= Bancroft rule =

Rule that distinguishes continuous phases from dispersed phases of colloids

The Bancroft rule in colloidal chemistry states: "The phase in which an emulsifier is more soluble constitutes the continuous phase." This means that water-soluble surfactants tend to give oil-in-water emulsions and oil-soluble surfactants give water-in-oil emulsions. It is a general rule of thumb, still used, but regarded as inferior to HLD theory (Hydrophilic Lipophilic Difference), which takes many more factors into consideration.

It was named after Wilder Dwight Bancroft, an American physical chemist, who proposed the rule in the 1910s.

==Technical details==
In all of the typical emulsions, there are tiny particles (discrete phase) suspended in a liquid (continuous phase). In an oil-in-water emulsion, oil is the discrete phase, while water is the continuous phase.

What the Bancroft rule states is that contrary to common sense, what makes an emulsion oil-in-water or water-in-oil is not the relative percentages of oil or water, but which phase the emulsifier is more soluble in.
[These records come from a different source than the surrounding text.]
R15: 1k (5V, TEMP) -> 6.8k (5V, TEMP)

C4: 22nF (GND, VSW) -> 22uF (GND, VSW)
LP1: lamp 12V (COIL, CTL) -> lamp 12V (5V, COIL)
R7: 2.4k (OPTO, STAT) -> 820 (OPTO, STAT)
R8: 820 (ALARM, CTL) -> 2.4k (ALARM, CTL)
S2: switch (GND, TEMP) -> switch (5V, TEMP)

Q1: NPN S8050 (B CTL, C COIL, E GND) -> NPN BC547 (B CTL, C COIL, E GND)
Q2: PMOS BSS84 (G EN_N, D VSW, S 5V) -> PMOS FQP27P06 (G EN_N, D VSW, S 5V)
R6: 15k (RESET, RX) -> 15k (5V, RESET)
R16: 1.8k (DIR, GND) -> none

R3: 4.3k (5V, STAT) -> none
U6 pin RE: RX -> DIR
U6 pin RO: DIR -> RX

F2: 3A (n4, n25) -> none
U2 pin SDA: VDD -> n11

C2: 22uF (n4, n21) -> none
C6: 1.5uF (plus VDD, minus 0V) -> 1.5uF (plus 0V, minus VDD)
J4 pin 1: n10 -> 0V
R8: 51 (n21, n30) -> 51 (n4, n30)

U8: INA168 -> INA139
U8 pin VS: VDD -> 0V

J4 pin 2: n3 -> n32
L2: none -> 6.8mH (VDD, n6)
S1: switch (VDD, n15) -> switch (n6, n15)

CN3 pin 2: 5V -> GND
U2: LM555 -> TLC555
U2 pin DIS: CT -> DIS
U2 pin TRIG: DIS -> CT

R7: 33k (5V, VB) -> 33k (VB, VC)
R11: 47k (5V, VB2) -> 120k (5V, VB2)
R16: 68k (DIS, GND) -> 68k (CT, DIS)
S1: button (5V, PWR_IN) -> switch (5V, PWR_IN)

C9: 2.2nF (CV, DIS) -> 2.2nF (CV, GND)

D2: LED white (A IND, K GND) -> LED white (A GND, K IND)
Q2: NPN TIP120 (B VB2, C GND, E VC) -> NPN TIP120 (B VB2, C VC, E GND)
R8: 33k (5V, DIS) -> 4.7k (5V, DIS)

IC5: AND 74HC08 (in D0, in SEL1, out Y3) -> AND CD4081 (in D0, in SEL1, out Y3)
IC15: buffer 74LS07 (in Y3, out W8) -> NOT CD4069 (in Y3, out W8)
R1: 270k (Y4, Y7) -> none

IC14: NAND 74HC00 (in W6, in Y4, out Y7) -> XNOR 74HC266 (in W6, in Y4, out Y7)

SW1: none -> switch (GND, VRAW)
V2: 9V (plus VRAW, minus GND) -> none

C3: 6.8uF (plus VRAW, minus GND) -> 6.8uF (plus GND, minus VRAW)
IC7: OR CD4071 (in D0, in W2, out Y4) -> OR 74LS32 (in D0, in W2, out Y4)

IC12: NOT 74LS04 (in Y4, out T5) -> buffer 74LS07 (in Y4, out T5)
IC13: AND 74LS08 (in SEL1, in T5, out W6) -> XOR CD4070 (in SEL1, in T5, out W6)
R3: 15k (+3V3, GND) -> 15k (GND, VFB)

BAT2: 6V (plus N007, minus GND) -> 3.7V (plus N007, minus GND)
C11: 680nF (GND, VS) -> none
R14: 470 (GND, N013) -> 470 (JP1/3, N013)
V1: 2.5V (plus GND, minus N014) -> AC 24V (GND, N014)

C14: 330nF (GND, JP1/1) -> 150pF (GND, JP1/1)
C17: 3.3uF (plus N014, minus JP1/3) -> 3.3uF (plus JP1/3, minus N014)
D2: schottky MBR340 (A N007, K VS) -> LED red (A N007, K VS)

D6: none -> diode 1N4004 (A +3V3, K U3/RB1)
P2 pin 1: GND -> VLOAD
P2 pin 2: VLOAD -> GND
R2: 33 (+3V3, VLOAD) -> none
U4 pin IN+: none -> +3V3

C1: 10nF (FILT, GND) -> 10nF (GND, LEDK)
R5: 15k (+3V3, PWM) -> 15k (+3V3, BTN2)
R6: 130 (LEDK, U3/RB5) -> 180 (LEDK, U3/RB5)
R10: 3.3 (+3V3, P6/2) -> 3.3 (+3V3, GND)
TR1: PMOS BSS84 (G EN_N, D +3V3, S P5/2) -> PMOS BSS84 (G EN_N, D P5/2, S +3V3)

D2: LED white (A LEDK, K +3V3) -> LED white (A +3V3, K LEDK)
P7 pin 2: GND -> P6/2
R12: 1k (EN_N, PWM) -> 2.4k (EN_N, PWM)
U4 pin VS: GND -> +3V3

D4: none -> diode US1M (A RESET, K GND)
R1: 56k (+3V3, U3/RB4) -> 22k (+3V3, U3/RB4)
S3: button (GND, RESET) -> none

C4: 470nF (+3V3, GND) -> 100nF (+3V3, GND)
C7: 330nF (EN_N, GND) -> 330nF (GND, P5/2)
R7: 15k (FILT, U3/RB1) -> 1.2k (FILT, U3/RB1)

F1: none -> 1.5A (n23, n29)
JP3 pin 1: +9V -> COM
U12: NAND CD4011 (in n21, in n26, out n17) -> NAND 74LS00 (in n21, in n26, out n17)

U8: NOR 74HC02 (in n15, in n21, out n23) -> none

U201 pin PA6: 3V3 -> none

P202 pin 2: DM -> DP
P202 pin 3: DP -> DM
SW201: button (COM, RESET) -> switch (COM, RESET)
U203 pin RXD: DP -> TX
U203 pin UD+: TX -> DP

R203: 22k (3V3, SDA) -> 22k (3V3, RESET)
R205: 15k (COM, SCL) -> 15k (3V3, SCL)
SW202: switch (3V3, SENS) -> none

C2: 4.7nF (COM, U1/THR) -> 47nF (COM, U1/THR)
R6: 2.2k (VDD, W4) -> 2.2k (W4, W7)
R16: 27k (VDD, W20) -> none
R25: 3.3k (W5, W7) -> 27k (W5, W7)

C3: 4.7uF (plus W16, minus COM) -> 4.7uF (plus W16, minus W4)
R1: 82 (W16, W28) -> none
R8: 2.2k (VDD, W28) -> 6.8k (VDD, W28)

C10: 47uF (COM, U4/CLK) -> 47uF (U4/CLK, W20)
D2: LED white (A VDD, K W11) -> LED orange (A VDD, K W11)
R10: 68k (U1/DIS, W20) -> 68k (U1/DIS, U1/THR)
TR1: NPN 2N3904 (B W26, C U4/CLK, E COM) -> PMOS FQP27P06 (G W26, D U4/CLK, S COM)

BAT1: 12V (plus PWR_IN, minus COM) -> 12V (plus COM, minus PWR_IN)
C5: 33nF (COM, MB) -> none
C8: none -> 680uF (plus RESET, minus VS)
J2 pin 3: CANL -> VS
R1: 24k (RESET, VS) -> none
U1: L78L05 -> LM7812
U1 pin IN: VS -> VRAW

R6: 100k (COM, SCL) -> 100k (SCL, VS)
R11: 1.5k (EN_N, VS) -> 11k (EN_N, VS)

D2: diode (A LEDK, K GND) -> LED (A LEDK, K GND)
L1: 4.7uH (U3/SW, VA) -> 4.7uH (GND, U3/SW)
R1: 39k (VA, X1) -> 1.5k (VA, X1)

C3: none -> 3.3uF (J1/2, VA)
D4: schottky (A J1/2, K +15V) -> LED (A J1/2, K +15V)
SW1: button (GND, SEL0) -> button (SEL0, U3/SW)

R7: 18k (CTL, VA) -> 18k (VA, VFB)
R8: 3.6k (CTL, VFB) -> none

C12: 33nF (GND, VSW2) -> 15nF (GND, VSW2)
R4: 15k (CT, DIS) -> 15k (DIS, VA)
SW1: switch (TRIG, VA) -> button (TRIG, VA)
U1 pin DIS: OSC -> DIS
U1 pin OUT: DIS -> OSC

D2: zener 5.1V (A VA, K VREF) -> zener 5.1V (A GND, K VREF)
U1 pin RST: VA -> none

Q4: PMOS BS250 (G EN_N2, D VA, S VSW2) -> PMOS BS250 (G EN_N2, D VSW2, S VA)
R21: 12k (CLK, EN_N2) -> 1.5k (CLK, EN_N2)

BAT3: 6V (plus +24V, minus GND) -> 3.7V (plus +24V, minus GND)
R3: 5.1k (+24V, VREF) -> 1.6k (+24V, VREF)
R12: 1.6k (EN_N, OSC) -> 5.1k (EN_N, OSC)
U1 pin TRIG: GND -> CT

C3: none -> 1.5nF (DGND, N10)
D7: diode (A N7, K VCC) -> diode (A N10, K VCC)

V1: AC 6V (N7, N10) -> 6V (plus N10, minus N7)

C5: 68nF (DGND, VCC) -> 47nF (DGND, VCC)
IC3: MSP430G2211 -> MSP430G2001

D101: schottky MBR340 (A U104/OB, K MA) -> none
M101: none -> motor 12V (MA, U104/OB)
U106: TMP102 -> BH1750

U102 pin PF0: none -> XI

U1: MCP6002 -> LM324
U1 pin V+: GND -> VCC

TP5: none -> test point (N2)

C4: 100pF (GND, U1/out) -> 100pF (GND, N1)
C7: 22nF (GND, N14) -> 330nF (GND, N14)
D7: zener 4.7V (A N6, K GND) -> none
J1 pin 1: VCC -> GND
So even though there may be a formula that's 60% oil and 40% water, if the emulsifier chosen is more soluble in water, it will create an oil-in-water system.

There are some exceptions to Bancroft's rule, but it's a very useful rule of thumb for most systems.

The hydrophilic-lipophilic balance (HLB) of a surfactant can be used in order to determine whether it's a good choice for the desired emulsion or not.

- In oil-in-water emulsions – use emulsifying agents that are more soluble in water than in oil (High HLB surfactants).
- In water-in-oil emulsions – use emulsifying agents that are more soluble in oil than in water (Low HLB surfactants).

Bancroft's rule suggests that the type of emulsion is dictated by the emulsifier and that the emulsifier should be soluble in the continuous phase. This empirical observation can be rationalized by considering the interfacial tension at the oil-surfactant and water-surfactant interfaces.